[Task brief]:
Everything from the line containing "(858, 1012) none" to the end of the material, both ends included, should be repeated exactly; please give only those lines.
START Supplied information
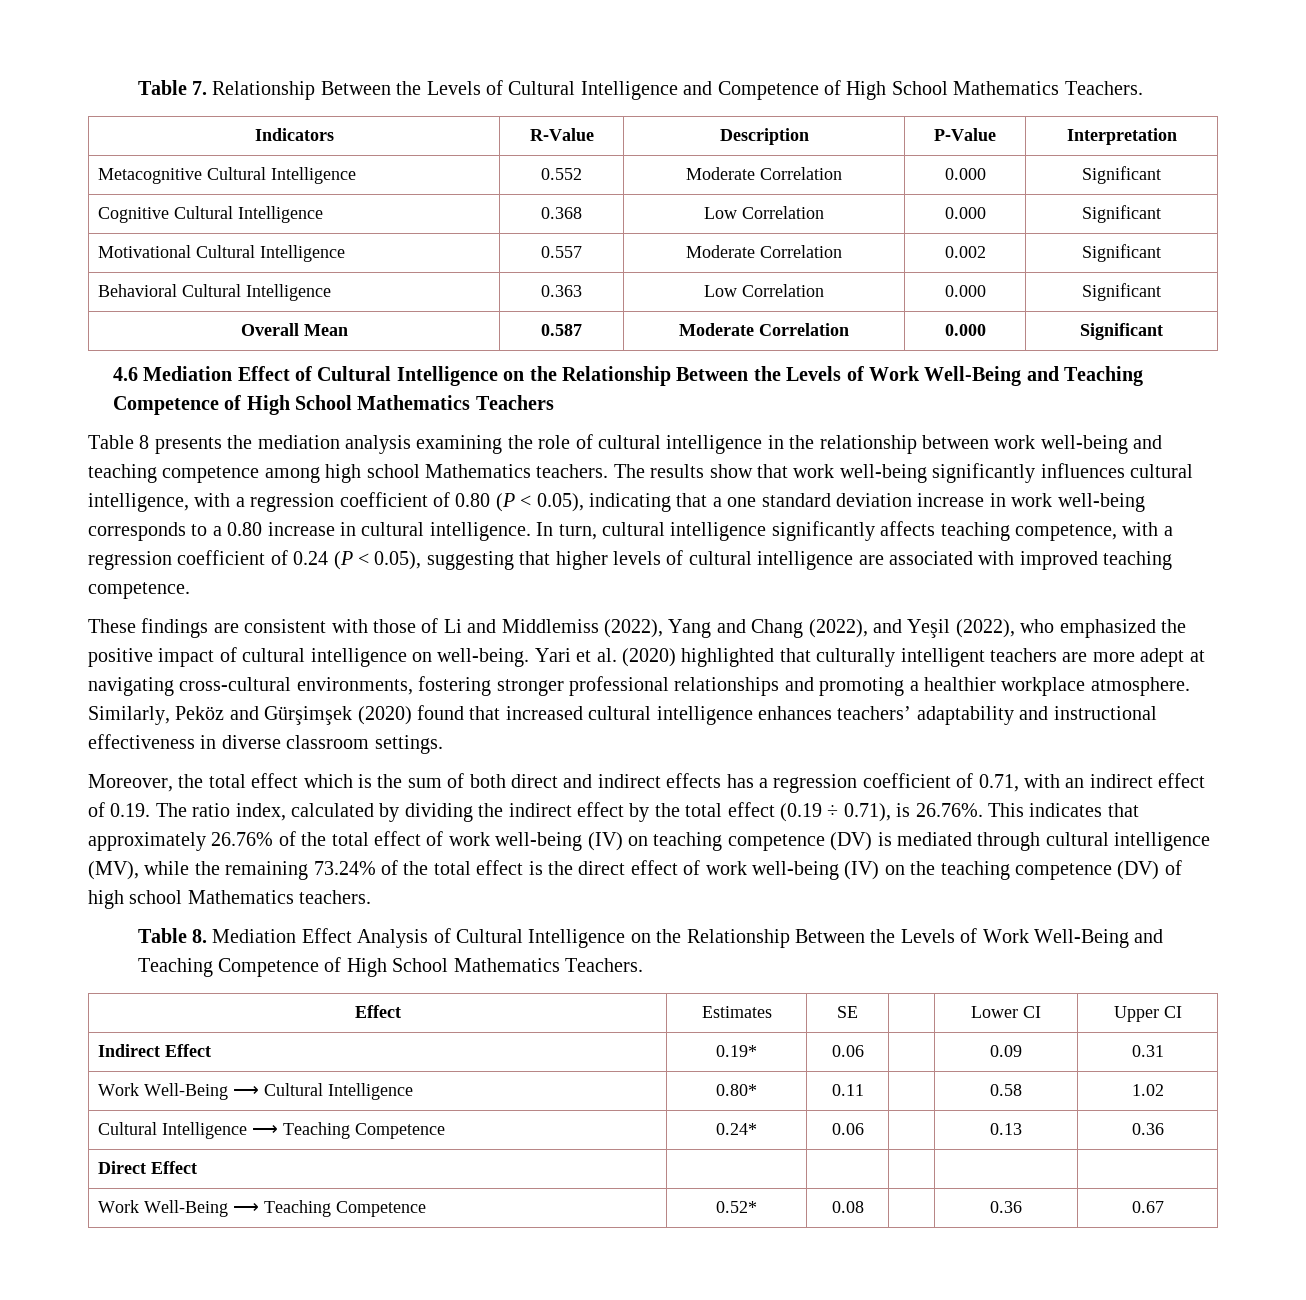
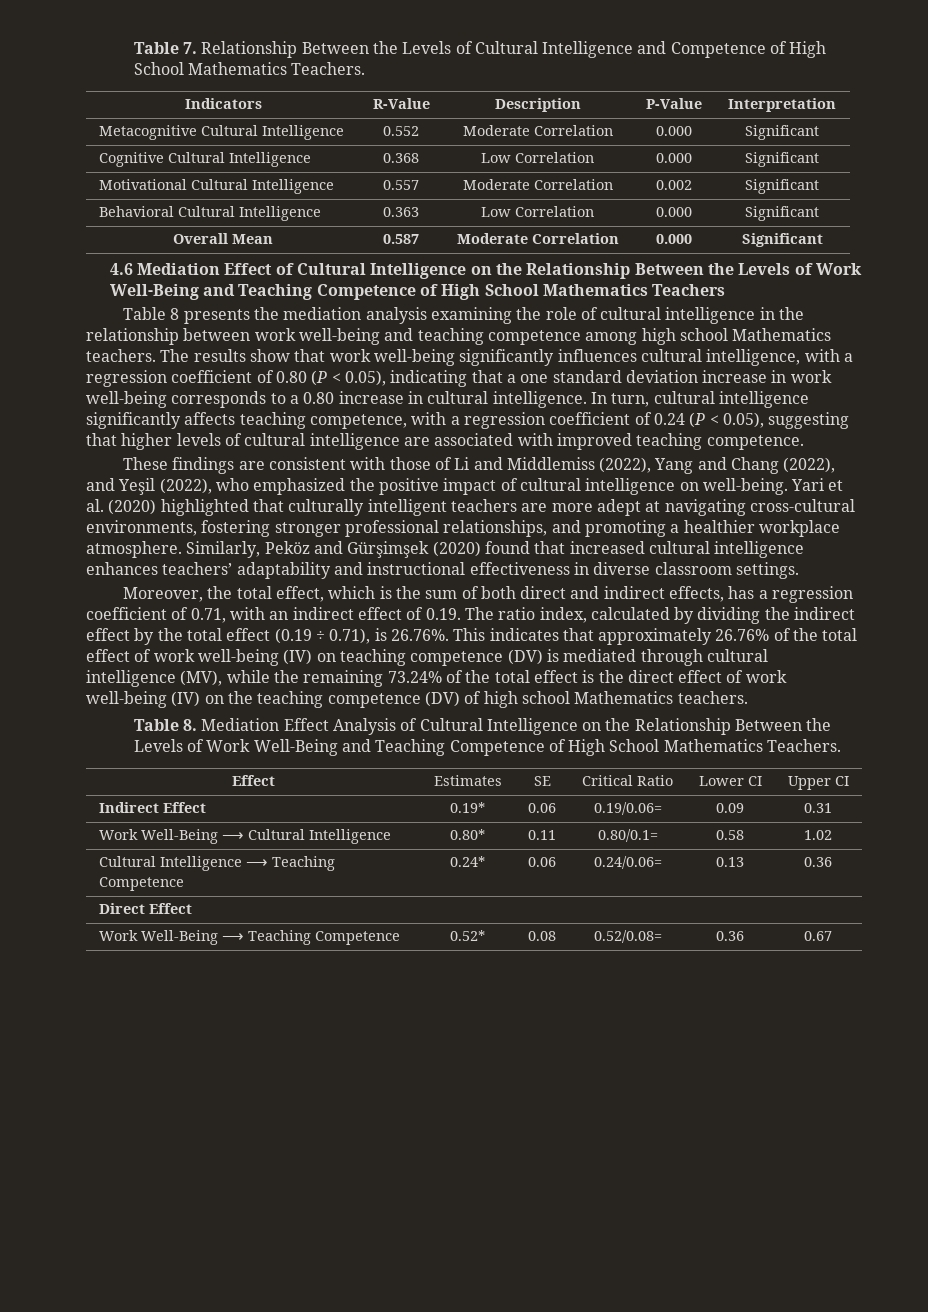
[674,677,780,696] relationships -> [443,520,548,537] relationships,
[251,773,299,788] effect -> [275,586,324,602] effect,
[666,773,722,788] effects -> [669,586,725,602] effects,
(858, 1012) none -> [582,775,673,786] Critical Ratio
(864, 1051) none -> [593,802,662,815] 0.19/0.06=
(864, 1090) none -> [597,829,658,842] 0.80/0.1=
(864, 1129) none -> [593,856,662,869] 0.24/0.06=
(864, 1207) none -> [593,930,662,943] 0.52/0.08=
END Supplied information
[Response to the exercise]:
(858, 1012) none -> [582,775,673,786] Critical Ratio
(864, 1051) none -> [593,802,662,815] 0.19/0.06=
(864, 1090) none -> [597,829,658,842] 0.80/0.1=
(864, 1129) none -> [593,856,662,869] 0.24/0.06=
(864, 1207) none -> [593,930,662,943] 0.52/0.08=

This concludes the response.